■ **INSTRUCTION**:
Give again the line that contains "[995,251,1022,266] the ->", plus every line after it to the end of the records, unchanged.

■ **INFORMATION SUPPLIED**:
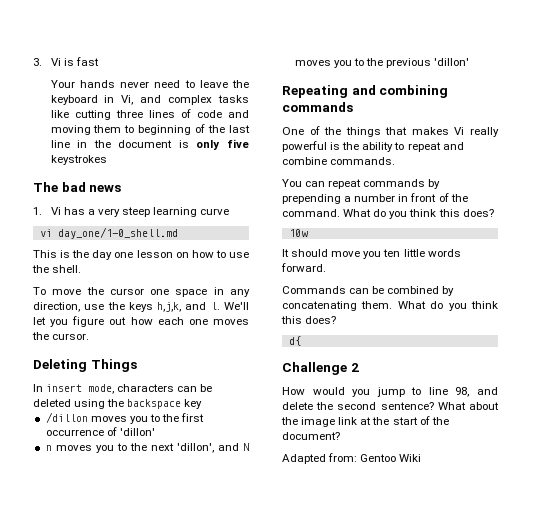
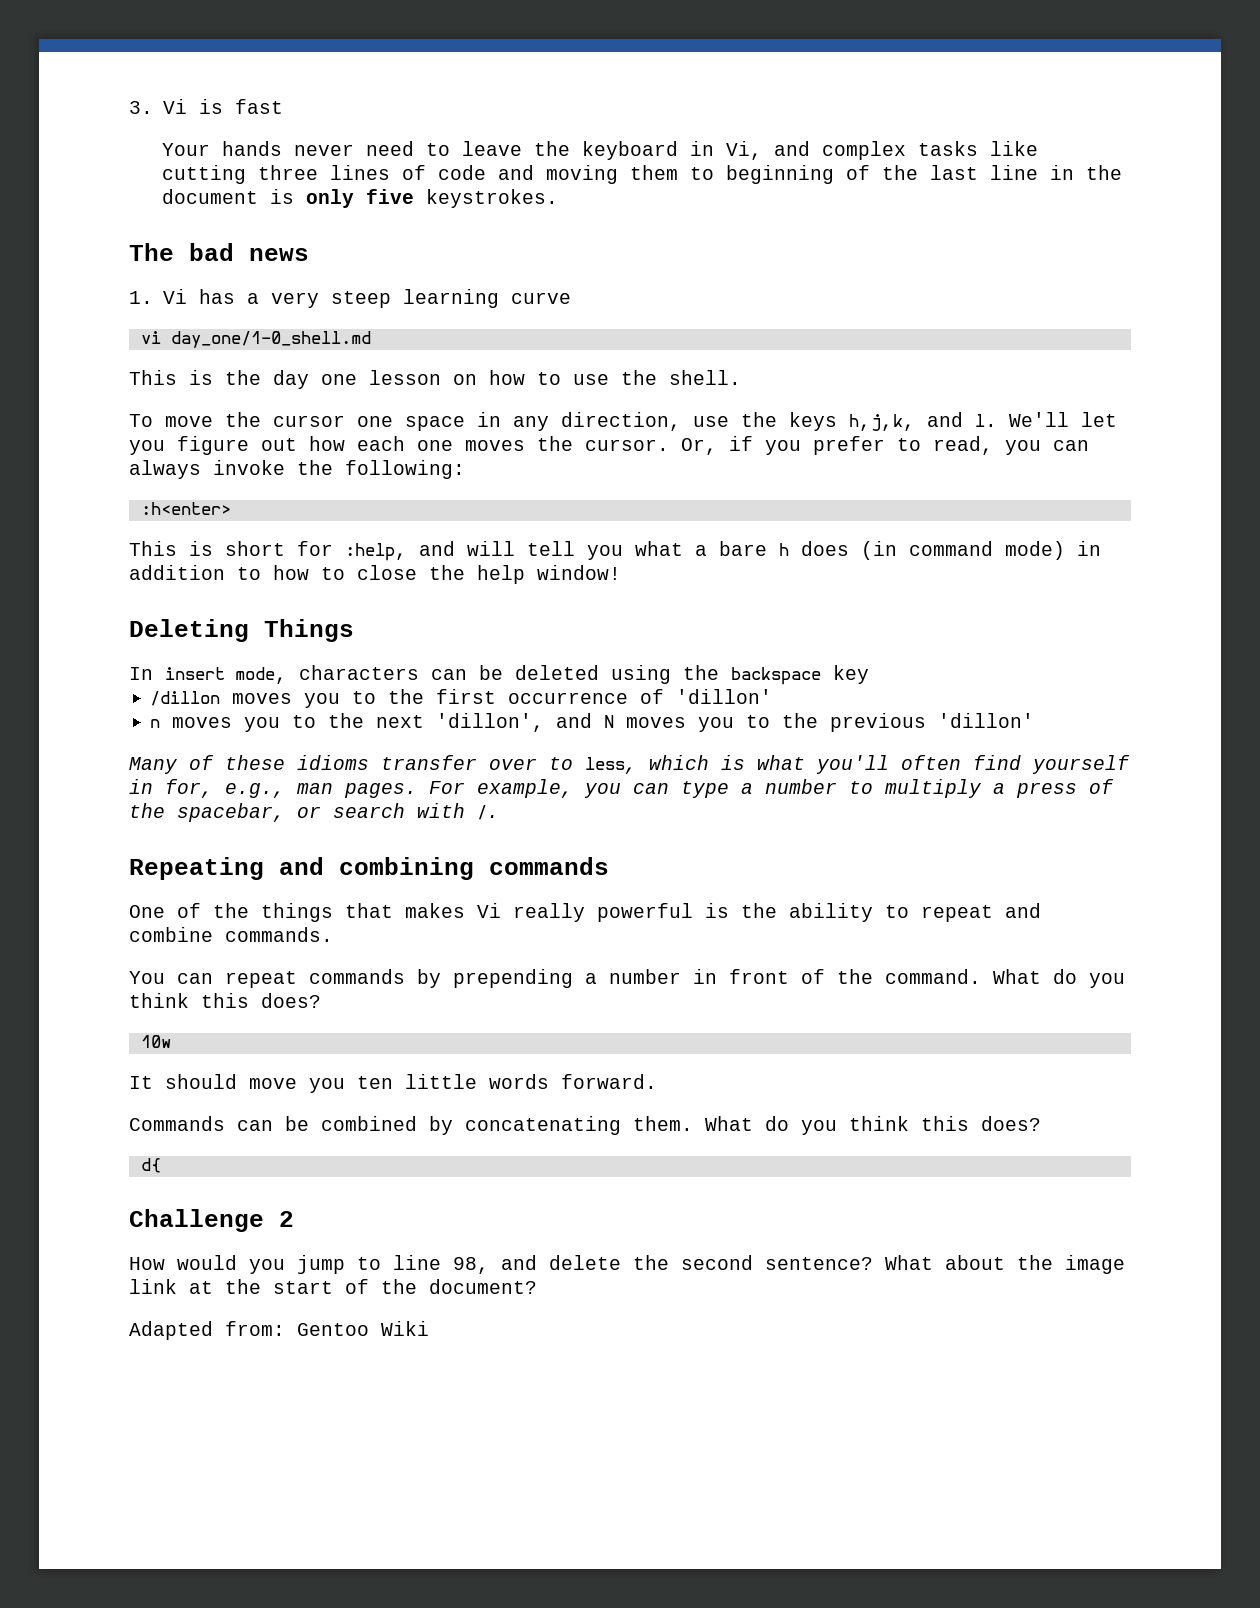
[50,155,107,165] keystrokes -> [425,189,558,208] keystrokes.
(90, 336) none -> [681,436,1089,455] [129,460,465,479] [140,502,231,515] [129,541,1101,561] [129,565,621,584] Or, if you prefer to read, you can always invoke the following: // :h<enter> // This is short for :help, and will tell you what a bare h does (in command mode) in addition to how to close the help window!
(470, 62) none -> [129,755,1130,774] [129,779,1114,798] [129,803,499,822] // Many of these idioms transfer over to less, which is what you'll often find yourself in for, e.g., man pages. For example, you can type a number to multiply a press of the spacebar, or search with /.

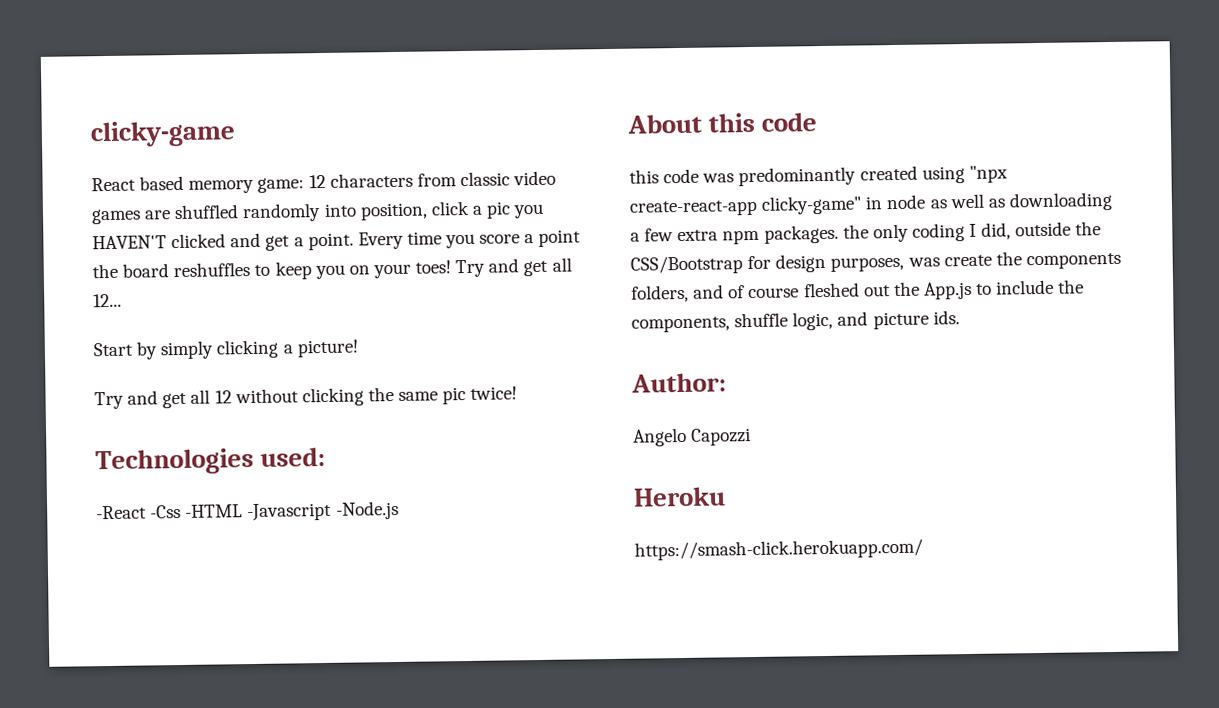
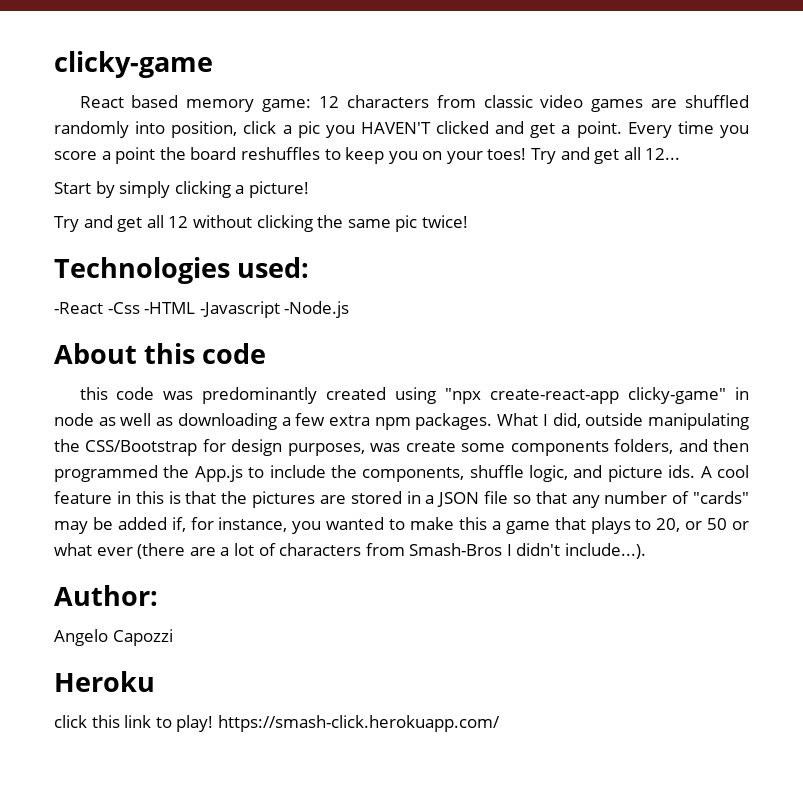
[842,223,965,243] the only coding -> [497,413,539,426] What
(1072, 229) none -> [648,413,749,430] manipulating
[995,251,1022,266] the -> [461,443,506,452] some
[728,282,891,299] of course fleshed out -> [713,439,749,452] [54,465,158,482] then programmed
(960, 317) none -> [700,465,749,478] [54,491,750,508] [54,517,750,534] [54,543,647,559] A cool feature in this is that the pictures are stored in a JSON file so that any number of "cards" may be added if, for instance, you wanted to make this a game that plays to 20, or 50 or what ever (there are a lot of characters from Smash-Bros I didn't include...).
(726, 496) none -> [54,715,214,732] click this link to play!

■ **SOLUTION BELOW**:
[995,251,1022,266] the -> [461,443,506,452] some
[728,282,891,299] of course fleshed out -> [713,439,749,452] [54,465,158,482] then programmed
(960, 317) none -> [700,465,749,478] [54,491,750,508] [54,517,750,534] [54,543,647,559] A cool feature in this is that the pictures are stored in a JSON file so that any number of "cards" may be added if, for instance, you wanted to make this a game that plays to 20, or 50 or what ever (there are a lot of characters from Smash-Bros I didn't include...).
(726, 496) none -> [54,715,214,732] click this link to play!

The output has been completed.